_Text shown_.
━━━━━━━━

This automatic rollover requirement, which was added to the Internal Revenue Code as part of the Economic Growth and Reconciliation Act of 2001 (EGTRRA), is expected to be effective six months after the final safe harbor regulations are published in the Federal Register. The DOL limited the comment period to 30 days so that the final regulations can be issued by Congress' target of June 2004.

The DOL also released a proposed class exemption on March 1 that would allow certain plan sponsors to use their own services and products in connection with rollovers from their own retirement plans. For more information, contact Jan Jacobson, Council director, retirement policy, at (202) 289-6700.

Banking Committee Hears Testimony on Hard 4 p.m. Close

On March 2, the Senate Committee on Banking, Housing and Urban Affairs held the latest in a series of hearings focusing on the mutual fund industry, focusing for the first time on the Security and Exchange Commission's (SEC) hard 4:00 p.m. (Eastern Time) close proposal. Committee Chairman Richard Shelby (R-AL) stated in his opening remarks that the hard 4 p.m. proposal was particularly unfair to 401(k) investors, and his questions focused on how to use technology to ensure that the practice of late trading is eliminated while allowing for exceptions to the proposed hard 4 p.m. close rule. He emphasized that an unalterable audit trail was imperative.

The Committee received testimony from two panels of witnesses. The first panel focused on mutual fund governance issues, and the second panel focused exclusively on the SEC's hard 4 p.m. proposal.

Each of the first panel witnesses addressed the various proposals that would require an independent chair and a minimum number of independent directors. The witnesses were in general agreement on these issues, agreeing that each mutual fund should have the freedom to choose whether to have an independent chair and emphasizing that such a decision should not be mandated by legislation. Most of the witnesses also agreed that the definition of "independent" should be tightened and clarified. All of the witnesses agreed that either a two-thirds or 75 percent independent director requirement was a good idea.

━━━━━━━━

_Exercise data_.
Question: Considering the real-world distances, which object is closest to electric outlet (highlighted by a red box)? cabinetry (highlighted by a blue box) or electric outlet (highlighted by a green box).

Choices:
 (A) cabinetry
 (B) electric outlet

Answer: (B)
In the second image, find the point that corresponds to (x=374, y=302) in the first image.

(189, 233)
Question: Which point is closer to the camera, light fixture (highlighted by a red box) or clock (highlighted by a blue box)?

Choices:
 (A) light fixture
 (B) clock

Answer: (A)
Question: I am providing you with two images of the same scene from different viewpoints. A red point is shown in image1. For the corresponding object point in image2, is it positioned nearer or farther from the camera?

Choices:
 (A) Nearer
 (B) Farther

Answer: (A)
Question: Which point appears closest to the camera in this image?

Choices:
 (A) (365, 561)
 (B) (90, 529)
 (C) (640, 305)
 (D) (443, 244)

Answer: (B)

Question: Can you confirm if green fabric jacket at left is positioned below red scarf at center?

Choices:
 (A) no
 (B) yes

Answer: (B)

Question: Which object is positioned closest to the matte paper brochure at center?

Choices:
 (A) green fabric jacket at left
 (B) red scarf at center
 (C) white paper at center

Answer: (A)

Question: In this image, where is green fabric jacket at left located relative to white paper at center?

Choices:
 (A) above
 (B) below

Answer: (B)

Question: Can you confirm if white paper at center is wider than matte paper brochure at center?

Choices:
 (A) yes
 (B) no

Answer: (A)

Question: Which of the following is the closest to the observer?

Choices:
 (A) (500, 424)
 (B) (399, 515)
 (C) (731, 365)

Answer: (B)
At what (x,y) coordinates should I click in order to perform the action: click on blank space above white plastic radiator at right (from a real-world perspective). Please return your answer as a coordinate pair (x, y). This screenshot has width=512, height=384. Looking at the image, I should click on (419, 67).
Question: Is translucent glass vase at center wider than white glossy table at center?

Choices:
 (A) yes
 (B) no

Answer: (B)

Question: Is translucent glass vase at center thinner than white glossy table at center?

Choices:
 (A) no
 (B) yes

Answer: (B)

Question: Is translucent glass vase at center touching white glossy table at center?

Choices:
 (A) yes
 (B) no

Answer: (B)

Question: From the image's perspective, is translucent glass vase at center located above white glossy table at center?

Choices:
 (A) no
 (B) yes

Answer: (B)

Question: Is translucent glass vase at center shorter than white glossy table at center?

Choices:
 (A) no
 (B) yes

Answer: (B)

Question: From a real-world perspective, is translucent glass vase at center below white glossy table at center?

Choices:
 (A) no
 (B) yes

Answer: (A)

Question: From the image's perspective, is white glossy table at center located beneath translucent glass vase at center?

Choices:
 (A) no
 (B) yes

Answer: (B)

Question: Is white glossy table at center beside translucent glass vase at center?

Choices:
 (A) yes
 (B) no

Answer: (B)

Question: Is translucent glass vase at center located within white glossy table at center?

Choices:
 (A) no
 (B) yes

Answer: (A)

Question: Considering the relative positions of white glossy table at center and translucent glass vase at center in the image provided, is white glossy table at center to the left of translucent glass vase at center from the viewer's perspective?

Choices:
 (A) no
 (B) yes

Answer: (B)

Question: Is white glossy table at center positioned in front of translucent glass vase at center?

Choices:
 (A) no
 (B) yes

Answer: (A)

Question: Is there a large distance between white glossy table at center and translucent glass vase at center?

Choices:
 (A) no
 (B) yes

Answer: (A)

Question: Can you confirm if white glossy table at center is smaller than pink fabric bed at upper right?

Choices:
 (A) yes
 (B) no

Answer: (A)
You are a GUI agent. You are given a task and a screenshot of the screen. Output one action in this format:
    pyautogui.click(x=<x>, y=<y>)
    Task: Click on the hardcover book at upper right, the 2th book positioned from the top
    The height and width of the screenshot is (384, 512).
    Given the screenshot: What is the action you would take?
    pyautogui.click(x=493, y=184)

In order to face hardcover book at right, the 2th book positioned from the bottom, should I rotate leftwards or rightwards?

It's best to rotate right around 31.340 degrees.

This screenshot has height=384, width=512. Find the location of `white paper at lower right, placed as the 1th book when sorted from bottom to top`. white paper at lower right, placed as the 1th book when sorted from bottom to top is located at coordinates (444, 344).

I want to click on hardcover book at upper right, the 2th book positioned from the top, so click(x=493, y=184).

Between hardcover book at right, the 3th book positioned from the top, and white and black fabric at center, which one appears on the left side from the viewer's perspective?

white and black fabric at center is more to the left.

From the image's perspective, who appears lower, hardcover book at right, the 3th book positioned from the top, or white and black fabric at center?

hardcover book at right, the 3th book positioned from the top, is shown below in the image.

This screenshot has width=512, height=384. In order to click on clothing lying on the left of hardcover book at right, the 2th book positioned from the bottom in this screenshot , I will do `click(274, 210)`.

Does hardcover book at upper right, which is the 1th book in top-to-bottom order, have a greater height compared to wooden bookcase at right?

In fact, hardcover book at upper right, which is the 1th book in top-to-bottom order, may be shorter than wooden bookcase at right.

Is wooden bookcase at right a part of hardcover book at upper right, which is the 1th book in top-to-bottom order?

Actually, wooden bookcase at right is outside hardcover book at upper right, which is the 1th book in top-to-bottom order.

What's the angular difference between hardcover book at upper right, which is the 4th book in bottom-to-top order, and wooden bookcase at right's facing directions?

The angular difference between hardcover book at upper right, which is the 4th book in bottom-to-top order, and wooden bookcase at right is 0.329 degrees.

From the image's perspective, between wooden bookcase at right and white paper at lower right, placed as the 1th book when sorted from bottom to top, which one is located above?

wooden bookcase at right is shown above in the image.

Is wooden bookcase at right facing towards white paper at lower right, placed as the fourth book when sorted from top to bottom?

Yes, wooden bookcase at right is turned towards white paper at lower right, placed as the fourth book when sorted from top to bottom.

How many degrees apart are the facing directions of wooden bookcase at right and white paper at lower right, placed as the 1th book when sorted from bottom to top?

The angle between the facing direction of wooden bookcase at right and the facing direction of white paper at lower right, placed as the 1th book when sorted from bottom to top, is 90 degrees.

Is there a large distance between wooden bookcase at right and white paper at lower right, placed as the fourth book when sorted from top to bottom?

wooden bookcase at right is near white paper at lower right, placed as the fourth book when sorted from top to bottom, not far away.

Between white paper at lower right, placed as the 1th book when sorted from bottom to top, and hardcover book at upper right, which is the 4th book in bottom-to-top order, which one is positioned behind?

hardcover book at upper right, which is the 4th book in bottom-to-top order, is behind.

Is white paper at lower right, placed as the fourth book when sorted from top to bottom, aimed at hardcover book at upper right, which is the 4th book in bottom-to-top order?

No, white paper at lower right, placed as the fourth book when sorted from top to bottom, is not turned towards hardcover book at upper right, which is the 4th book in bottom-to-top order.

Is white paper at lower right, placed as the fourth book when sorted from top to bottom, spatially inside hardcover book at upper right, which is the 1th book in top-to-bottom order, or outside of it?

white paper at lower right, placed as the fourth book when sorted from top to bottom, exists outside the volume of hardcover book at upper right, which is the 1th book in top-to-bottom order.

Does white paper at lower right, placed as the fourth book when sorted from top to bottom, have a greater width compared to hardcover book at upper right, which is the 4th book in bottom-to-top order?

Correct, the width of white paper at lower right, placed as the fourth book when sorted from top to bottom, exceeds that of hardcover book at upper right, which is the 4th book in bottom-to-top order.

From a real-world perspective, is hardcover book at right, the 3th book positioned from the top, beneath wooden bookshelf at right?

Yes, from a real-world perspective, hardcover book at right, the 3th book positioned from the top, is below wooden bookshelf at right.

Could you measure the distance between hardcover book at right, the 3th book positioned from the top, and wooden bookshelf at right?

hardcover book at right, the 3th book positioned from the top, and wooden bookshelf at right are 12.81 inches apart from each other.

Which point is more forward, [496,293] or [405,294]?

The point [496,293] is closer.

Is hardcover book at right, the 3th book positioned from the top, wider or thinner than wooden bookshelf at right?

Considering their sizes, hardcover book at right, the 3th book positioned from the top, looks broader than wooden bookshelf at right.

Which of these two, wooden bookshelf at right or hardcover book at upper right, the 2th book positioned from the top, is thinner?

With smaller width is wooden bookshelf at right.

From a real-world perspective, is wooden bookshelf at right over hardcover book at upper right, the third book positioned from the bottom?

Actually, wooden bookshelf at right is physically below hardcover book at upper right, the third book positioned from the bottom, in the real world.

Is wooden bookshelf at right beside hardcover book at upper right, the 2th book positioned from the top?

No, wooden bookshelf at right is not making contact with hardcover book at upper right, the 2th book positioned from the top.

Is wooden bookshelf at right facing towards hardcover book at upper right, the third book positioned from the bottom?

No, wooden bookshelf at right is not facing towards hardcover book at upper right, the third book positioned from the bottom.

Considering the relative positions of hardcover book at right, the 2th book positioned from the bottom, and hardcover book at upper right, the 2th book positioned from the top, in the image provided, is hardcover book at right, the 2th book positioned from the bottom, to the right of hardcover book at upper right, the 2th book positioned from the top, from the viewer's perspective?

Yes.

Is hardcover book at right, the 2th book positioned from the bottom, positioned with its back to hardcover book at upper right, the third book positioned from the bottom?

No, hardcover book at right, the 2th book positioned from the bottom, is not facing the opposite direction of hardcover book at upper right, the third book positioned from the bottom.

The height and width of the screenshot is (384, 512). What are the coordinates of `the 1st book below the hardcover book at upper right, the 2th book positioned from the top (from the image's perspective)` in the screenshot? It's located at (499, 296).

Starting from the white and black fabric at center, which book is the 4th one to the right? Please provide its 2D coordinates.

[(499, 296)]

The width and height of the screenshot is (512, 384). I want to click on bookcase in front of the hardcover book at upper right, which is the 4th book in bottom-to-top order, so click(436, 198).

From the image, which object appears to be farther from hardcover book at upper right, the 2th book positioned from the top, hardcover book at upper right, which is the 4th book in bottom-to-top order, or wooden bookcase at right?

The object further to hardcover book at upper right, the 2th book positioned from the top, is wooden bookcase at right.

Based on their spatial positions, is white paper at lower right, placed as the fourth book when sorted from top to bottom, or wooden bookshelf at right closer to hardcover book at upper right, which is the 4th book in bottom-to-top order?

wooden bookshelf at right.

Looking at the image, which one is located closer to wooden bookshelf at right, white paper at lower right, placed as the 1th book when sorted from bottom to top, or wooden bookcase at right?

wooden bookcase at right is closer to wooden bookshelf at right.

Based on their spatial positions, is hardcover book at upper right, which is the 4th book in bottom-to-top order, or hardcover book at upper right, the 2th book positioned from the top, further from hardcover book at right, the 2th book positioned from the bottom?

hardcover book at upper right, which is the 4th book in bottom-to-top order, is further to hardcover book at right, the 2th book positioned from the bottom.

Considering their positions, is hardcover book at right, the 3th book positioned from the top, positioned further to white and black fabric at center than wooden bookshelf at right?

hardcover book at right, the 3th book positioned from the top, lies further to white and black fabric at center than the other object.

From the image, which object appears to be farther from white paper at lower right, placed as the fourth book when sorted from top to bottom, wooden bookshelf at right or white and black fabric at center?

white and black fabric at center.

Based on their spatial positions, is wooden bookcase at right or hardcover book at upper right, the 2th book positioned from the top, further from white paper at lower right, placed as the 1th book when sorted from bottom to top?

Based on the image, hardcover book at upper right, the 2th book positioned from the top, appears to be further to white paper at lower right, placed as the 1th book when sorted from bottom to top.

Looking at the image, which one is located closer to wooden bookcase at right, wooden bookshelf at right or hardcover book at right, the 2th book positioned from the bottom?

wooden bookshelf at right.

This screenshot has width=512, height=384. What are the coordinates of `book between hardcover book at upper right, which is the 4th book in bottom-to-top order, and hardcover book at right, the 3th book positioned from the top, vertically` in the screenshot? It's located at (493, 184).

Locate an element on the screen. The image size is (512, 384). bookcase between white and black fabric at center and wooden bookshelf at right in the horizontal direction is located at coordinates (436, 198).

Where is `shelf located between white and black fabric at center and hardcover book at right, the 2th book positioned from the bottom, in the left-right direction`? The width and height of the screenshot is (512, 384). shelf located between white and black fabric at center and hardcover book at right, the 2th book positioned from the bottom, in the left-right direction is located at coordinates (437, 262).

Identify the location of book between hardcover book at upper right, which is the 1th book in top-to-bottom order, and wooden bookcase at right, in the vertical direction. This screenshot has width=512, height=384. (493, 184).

━━━━━━━━

_Check your understanding_.
1. In the retirement and mutual fund policy text, what did all of the first-panel witnesses agree was a good idea?
2. Please continue the retirement and mutual fund policy text, picking up after its final sentence.

_Answers to the exercises_.
1. Either a two-thirds or 75 percent independent director requirement.

2.
In the second panel, the witnesses applauded the SEC's efforts to eliminate the practice of late trading. However, there was general agreement that the hard 4:00 rule would disproportionately impact retirement plan participants. As a result, the majority of witnesses emphatically supported an intermediary exception to a hard 4:00 p.m. close. Witnesses noted that much of the technology needed to produce a verifiable audit trail was already available, and that the remainder should be available in the near future.

Witness testimony is available on the Banking Committee's hearing Web page. Further hearings on this issue are still likely. For more information, contact Jan Jacobson, Council director, retirement policy, at (202) 289-6700.


The American Benefits Council is the national trade association for companies concerned about federal legislation and regulations affecting all aspects of the employee benefits system. The Council's members represent the entire spectrum of the private employee benefits community and either sponsor directly or administer retirement and health plans covering more than 100 million Americans.